White House staff were reported to be debating whether Mr Bush should address the nation tomorrow night from the Map Room, made famous by Franklin Roosevelt during the Second World War — a conflict that Mr Bush has referred to several times in speeches about the War on Terror — or from the Oval Office, the usual venue for presidential speeches.
The decision is part of the careful staging of Mr Bush's presentation, in which he is expected to announce the unpopular deployment of 20,000 additional soldiers to Iraq while simultaneously attempting to win the support of a Democrat-controlled Congress and a sceptical public.
After the speech, which will be broadcast on primetime television and last 25 minutes, the President will fly to Fort Benning, Georgia, a massive army base considered the home of the US infantry, for a less formal address and what is likely to be a warm reception. On Friday, the US Secretaries of State and Defence, Condoleezza Rice and Robert Gates, will describe their support for the plan in testimony before Congress.

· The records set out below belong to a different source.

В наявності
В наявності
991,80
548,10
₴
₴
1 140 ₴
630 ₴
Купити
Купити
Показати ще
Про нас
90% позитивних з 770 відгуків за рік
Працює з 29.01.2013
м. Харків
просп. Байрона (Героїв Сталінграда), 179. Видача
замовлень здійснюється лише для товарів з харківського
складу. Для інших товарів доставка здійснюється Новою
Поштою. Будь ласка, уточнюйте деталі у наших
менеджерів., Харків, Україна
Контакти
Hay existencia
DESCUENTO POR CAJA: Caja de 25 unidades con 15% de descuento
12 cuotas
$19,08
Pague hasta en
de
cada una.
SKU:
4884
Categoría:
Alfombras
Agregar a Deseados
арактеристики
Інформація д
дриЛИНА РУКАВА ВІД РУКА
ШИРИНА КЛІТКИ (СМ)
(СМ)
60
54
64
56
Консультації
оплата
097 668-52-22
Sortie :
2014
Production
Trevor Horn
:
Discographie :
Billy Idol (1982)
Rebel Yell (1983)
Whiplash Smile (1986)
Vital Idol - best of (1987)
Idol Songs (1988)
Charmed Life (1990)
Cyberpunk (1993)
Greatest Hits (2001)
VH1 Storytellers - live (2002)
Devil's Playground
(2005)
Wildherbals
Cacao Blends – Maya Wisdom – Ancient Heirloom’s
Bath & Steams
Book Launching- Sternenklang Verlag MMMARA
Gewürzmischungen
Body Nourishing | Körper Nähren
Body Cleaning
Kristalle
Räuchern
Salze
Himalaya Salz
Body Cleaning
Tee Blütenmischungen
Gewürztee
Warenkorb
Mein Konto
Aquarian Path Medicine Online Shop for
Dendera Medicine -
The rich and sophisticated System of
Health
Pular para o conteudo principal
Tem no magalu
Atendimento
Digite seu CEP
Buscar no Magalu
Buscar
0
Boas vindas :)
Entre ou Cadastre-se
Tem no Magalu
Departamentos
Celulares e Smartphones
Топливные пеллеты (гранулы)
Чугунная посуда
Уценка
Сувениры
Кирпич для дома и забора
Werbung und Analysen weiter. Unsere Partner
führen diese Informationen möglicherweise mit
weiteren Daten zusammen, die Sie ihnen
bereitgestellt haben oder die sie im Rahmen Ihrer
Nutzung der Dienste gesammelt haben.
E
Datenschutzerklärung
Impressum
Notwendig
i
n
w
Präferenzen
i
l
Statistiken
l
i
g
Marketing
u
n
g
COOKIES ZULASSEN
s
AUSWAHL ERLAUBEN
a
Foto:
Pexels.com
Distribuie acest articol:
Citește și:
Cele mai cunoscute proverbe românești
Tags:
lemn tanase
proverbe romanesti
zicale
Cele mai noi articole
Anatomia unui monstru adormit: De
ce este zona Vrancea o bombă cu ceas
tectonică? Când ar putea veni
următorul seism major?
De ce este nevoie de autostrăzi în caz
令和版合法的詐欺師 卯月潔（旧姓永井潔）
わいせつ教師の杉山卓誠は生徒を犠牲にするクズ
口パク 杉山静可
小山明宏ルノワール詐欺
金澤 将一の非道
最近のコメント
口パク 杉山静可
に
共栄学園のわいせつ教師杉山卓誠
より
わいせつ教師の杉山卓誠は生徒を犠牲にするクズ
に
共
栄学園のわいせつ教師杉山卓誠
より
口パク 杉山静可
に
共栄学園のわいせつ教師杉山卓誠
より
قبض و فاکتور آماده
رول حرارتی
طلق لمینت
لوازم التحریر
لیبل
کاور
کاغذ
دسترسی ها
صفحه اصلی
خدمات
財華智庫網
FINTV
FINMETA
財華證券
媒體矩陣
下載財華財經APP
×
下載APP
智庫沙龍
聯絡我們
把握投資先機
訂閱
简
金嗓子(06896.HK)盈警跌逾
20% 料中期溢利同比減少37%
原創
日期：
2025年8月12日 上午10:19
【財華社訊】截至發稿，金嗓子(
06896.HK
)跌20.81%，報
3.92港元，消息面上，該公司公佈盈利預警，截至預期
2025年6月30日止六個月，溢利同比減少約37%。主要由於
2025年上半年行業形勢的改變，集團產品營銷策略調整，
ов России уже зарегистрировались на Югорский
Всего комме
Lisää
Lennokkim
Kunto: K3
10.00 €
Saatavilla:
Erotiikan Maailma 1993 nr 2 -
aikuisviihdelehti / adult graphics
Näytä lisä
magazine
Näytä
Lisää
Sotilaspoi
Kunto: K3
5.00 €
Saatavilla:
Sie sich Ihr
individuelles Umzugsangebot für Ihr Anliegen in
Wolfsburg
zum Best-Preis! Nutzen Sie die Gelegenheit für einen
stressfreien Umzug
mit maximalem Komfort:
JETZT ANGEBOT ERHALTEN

"The world really is watching and it is important to get this right," said Tony Snow, the White House press secretary.
The initial selling of the strategy began last night with the invitation of 30 Republican Senators to the White House, American press reports said today.
The Washington Post quoted those present at the meeting saying that Mr Bush had decided to send additional soldiers and that the President was confident of the support of the Iraqi Prime Minister, Nouri al-Maliki, in carrying the fight to those causing sectarian violence in Iraq, including the Shia militias who are seen as exerting a large influence over the government.
"It was clear to me that a decision has been made for a surge," Senator Gordon Smith, a Republican from Oregon, told the newspaper. Mr Bush believes "that the political processes have been overtaken by sectarian violence and that sectarian violence must be quelled so political processes can be restored," he said.
Senator Lindsey Graham, a Republican from South Carolina, who also met Mr Bush, told The New York Times that the troop increase — coming at a time when polls show that six out of ten Americans think the war is not worth fighting — was just one element of a larger change in strategy.
Mr Bush's plan is also expected to include a number of specific goals for Mr al-Maliki's government, such as bringing more Sunnis into the political process and legislation that would fairly distribute Iraqi oil revenue to all regions.
But the central goal remains that of containing the sectarian violence that is threatening overwhelm the country. Mr Bush is expected to try and characterise the troop surge as a complement to a new security strategy outlined by Mr al-Maliki in Baghdad on Saturday, the Post reported.
The most striking part of that plan is a commitment to confront the Mahdi Army, the biggest Shia militia in Baghdad recently identified by the Pentagon as the most destabilising force in Iraq's sectarian conflict. Until now Mr al-Maliki, a Shia, has been noticeably reluctant to fight the Mahdi Army, based in Baghdad's sprawling Sadr City suburbs, for fear of losing control of his government altogether.
Washington analysts quoted in US press reports said today that Mr Bush is seeking to win back the trust of the American people for his Iraq strategy and to use that support to pressure the new, Democratic-controlled Congress into releasing the funding for the troop surge.
So far the Democrats have suggested that Mr Bush should follow the recommendations of the Iraq Study Group and find an end to the war rather than escalate the fighting. But The New York Times reported today that the party was split over whether it should openly defy the White House and insist on legislation that would give Congress control over troop levels in Iraq, as happened during the Vietnam War.